__Problem to work on__
Keep the wording of every entry intact in your copy, and omit the pictures.

__Data for analysis__
········
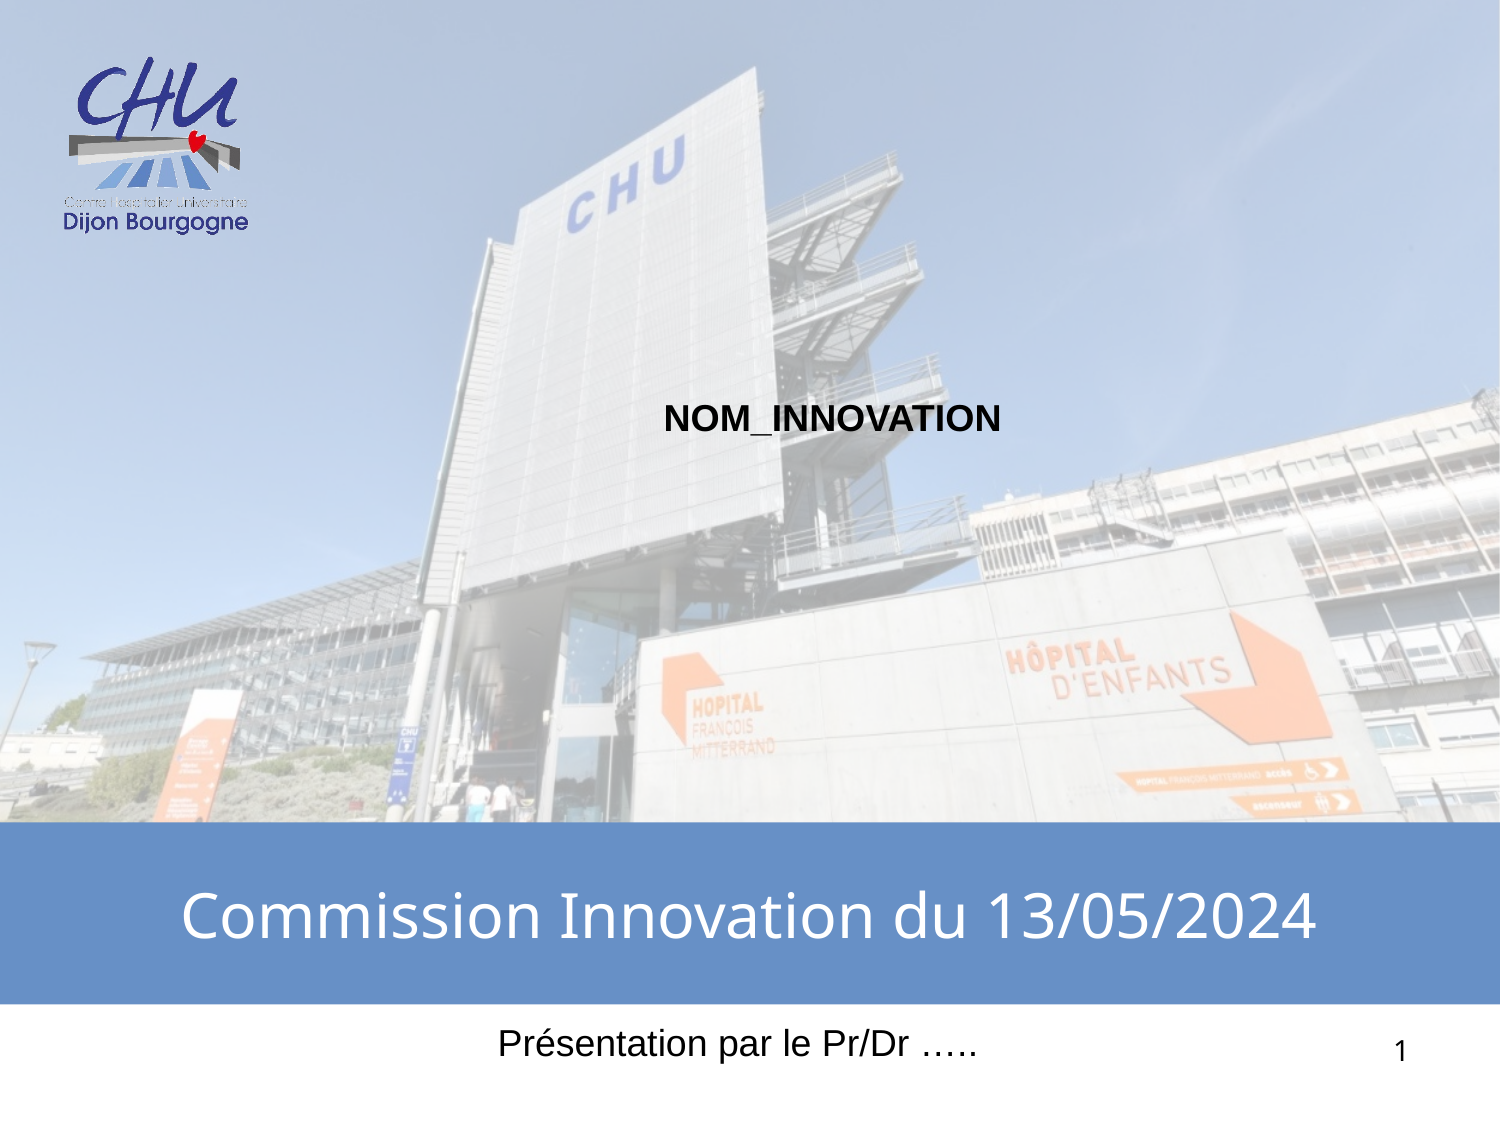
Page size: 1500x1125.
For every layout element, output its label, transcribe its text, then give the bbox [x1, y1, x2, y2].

slide_number 1 [1074, 1024, 1425, 1103]
text_box NOM_INNOVATION [312, 386, 1353, 492]
picture [0, 0, 313, 303]
text_box Présentation par le Pr/Dr ….. [218, 1011, 1258, 1072]
text_box [574, 492, 926, 739]
title Commission Innovation du 13/05/2024 [0, 822, 1500, 1005]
········
__Exercise result__
Page size: 1500x1125.
For every layout element, output its label, transcribe its text, then give the bbox [x1, y1, x2, y2].

slide_number 1 [1074, 1024, 1425, 1103]
text_box NOM_INNOVATION [312, 386, 1353, 492]
picture [0, 0, 313, 303]
text_box Présentation par le Pr/Dr ….. [218, 1011, 1258, 1072]
text_box [574, 492, 926, 739]
title Commission Innovation du 13/05/2024 [0, 822, 1500, 1005]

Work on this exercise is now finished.